CRÓNICAS E ENTREVISTAS

 E SE HOUVESSE UM LIVRO DE RECLAMAÇÕES NAS NOSSAS CASAS?
Publicado em: 27/05/2025
Ana, mas enquanto espero uma resposta, tenho de te dizer que percebi que um Livro de Reclamações é uma ferramenta eficaz para evitar confrontos inúteis com quem atende o público.


Querida Ana,

Ontem usei pela primeira vez um Livro de Reclamações, e estou curiosa por perceber o que vai acontecer a seguir.

Como sabes, porque estavas lá, fomos em grupo de filhas e netas ver o Mamma Mia ao Campo Pequeno (presente de Natal), em Lisboa, e íamos derretendo com o calor na sala. Milhares de pessoas que pagaram bem (os bilhetes são caros, 65€ no 2.º balcão) abanavam-se com leques improvisados, em lugares já de si abusivamente apertados. A coitadinha da tua M. estava quase a desmaiar, a senhora à minha frente quase a desmaiar, e vi várias pessoas saírem maldispostas. Mesmo a qualidade do espetáculo, e era muito bom, não nos conseguia distrair daquele forno.

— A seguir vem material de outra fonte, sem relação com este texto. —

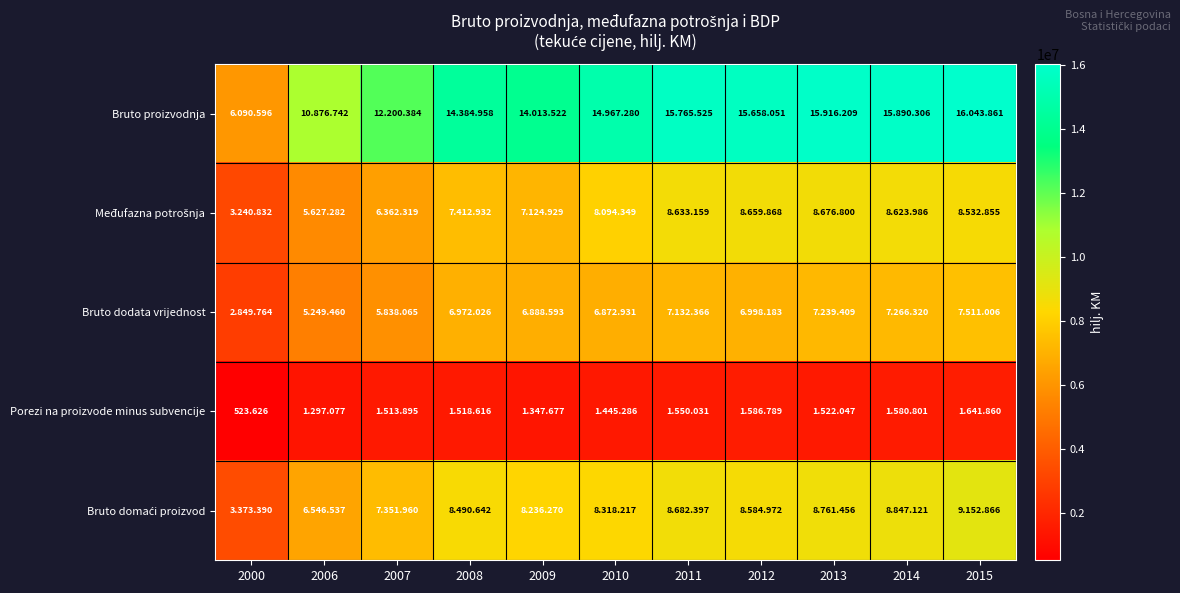

List the labels in order of Bruto dodata vrijednost value, smallest first.

2000, 2006, 2007, 2010, 2009, 2008, 2012, 2011, 2013, 2014, 2015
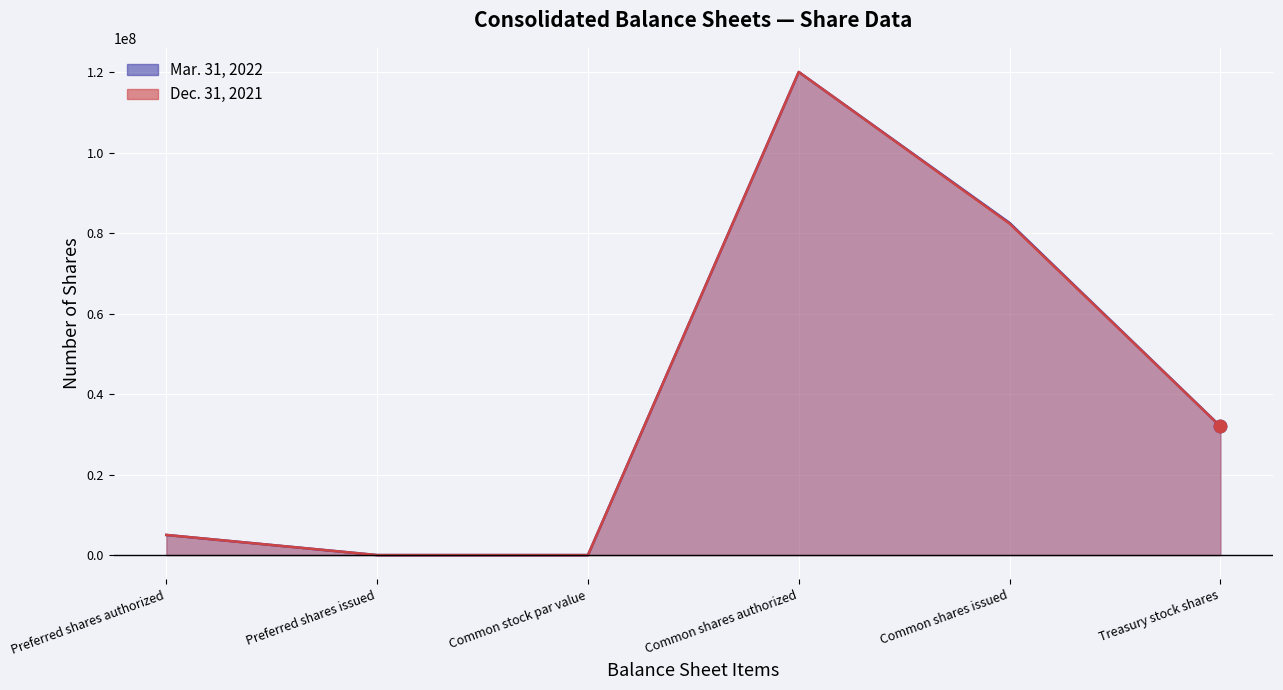

At which category is the sum across all series the highest?

Common shares authorized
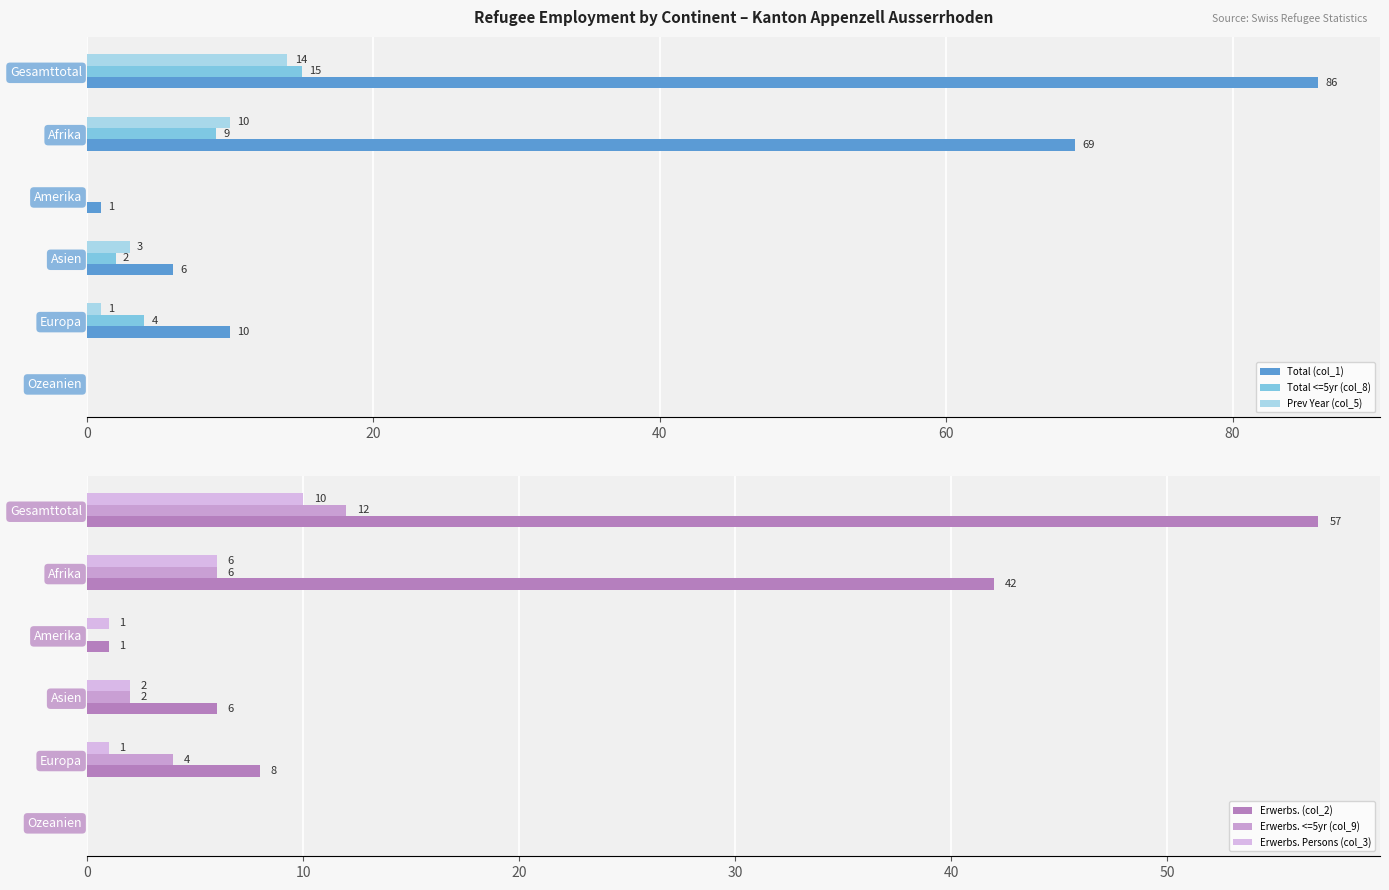

What is the highest value of the Total (col_1) series?

86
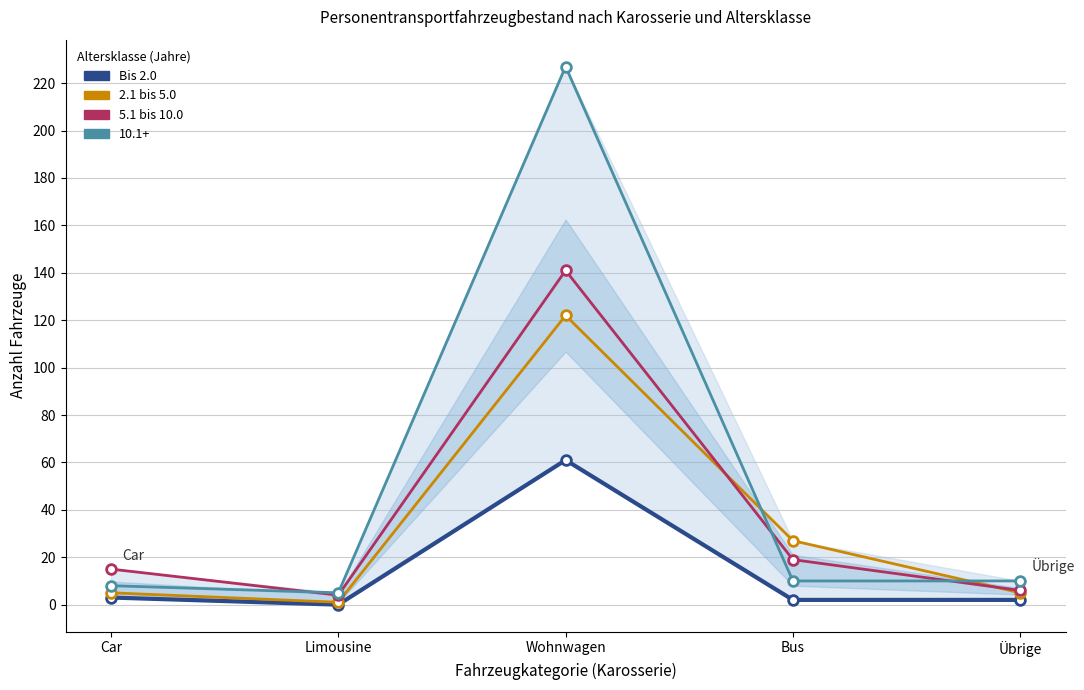

What value does the 5.1 bis 10.0 series have at Bus?

19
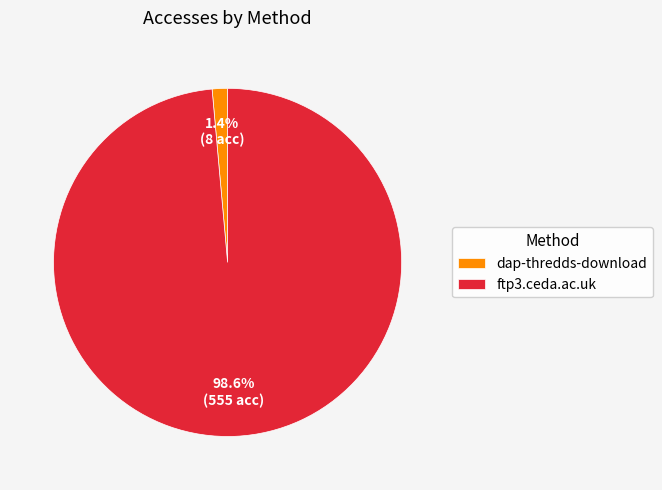

Which slice is the smallest?

dap-thredds-download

No intervalo, fui ter com alguns assistentes de sala e perguntei-lhes se havia alguma avaria. Disseram que não. Perguntei se na segunda parte haveria ar condicionado e eles garantiram que não. Pelos vistos é sempre assim, e pior à medida que o verão avança. Não me disseram, mas julgo ter percebido, que quem ali trabalha é duplamente vítima — sofre do calor e também das constantes queixas dos espetadores.

Foi então que me lembrei de pedir o Livro de Reclamações, e com uma grande simpatia conduziram-me à bilheteira onde fui super bem atendida por uma senhora, que me deu uma folha para preencher e assinar, fazendo a minha queixa à Plateia Colossal, Lda., que pelos vistos tem a responsabilidade do espaço.

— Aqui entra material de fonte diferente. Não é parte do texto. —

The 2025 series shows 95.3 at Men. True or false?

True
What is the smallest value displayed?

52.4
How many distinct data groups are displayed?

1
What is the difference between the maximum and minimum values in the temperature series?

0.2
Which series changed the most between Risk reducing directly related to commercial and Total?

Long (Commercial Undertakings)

Expliquei-lhe que talvez o meu protesto assumido, somado a muitos outros, levasse a encontrar uma solução, mas pelo que, entretanto, li na Internet a queixa da temperatura excessiva naquela sala é antiga e constante. Francamente é preciso descaramento para continuar a sujeitar as pessoas àquela experiência e devíamos todos recusar-nos a frequentá-lo enquanto as coisas não mudarem.

Ana, mas enquanto espero uma resposta, tenho de te dizer que percebi que um Livro de Reclamações é uma ferramenta eficaz para evitar confrontos inúteis com quem atende o público. O cliente tem de ponderar se quer formalizar a queixa, identificar-se, etc., etc., mas se decide avançar, sente-se de alguma forma escutado e fica menos irritado. Por seu lado, o empregado (caso não seja ele a causa!), evita envolver-se numa discussão sobre um assunto em que não tem responsabilidade ou possibilidade de solução, enquanto é simultaneamente empático e prestável.

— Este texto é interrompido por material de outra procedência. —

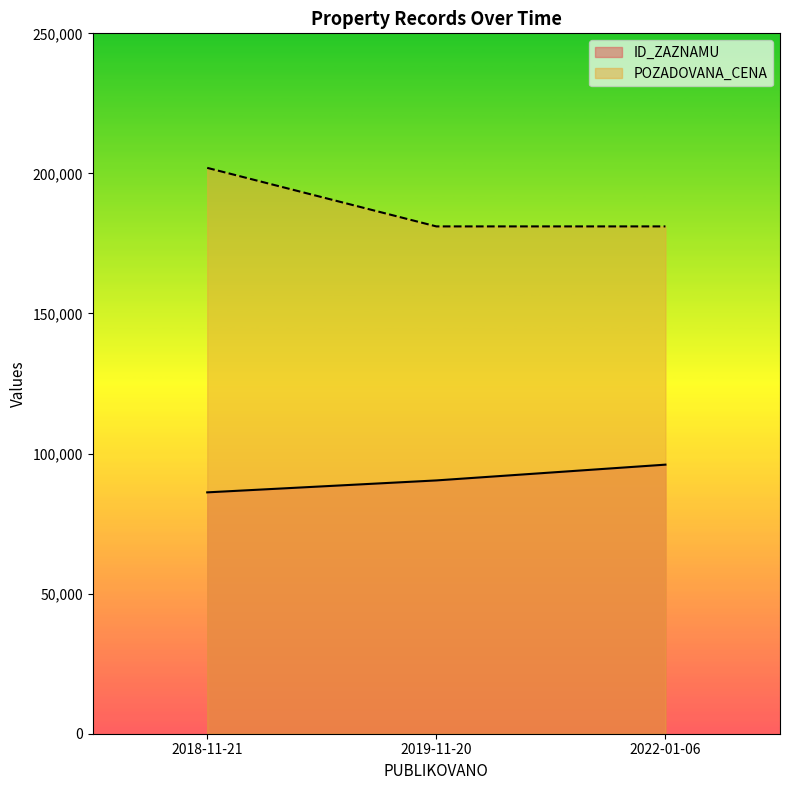

What is the maximum value shown in the chart?

201980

Bem, vou dando notícias dos próximos episódios, e espero não ter de inventar um Livro de Reclamações dos Livros de Reclamações, porque a Internet diz-me que o relatório de 2024 ainda não foi publicado! Em 2023, registaram-se um total de 448.199 reclamações, mas não faço ideia se os queixosos tiveram resposta e se os problemas reportados foram solucionados.

Ah, mas Ana, só mais uma coisa: fiquei mesmo com vontade de arranjar um ca para casa, e assim quando algum de vocês tiver uma crítica a fazer, escrevem-na naquelas folhas pautadas e com um limite de dez linhas, o que além do mais obriga ao poder de síntese. Depois eu leio com calma e respondo com a cabeça fria, no fundo como nestas nossas cartas. Aconselho-te a fazer o mesmo!


***

Querida Mãe,

Acho que tem de ver o copo meio cheio: é verdade que a sua reclamação não serviu para diminuir o calor daquela sala - suspeito que vão alegar que fazia parte de uma experiência 4D em que, para além de vermos o musical passado na Grécia, conseguimos sentir a temperatura do verão grego -, mas, pelo menos, voltou da sua expedição com um papel que usou como leque para se abanar! Além disso, ensinou às suas netas uma forma civilizada e proativa de reagir aos problemas.

Quanto à sua sugestão, subscrevo a estratégia de usar o Livro de Reclamações em estabelecimentos, mas vou gentilmente recusar o Livro de Reclamações caseiros! Nem pense que vou facilitar a vida aos meus filhos no que toca a reclamarem sobre mim. Se tiverem queixas vão ter de arranjar um emprego, com esse dinheiro pagar a um terapeuta e, aí sim, longe dos meus ouvidos, libertarem todas as suas frustrações.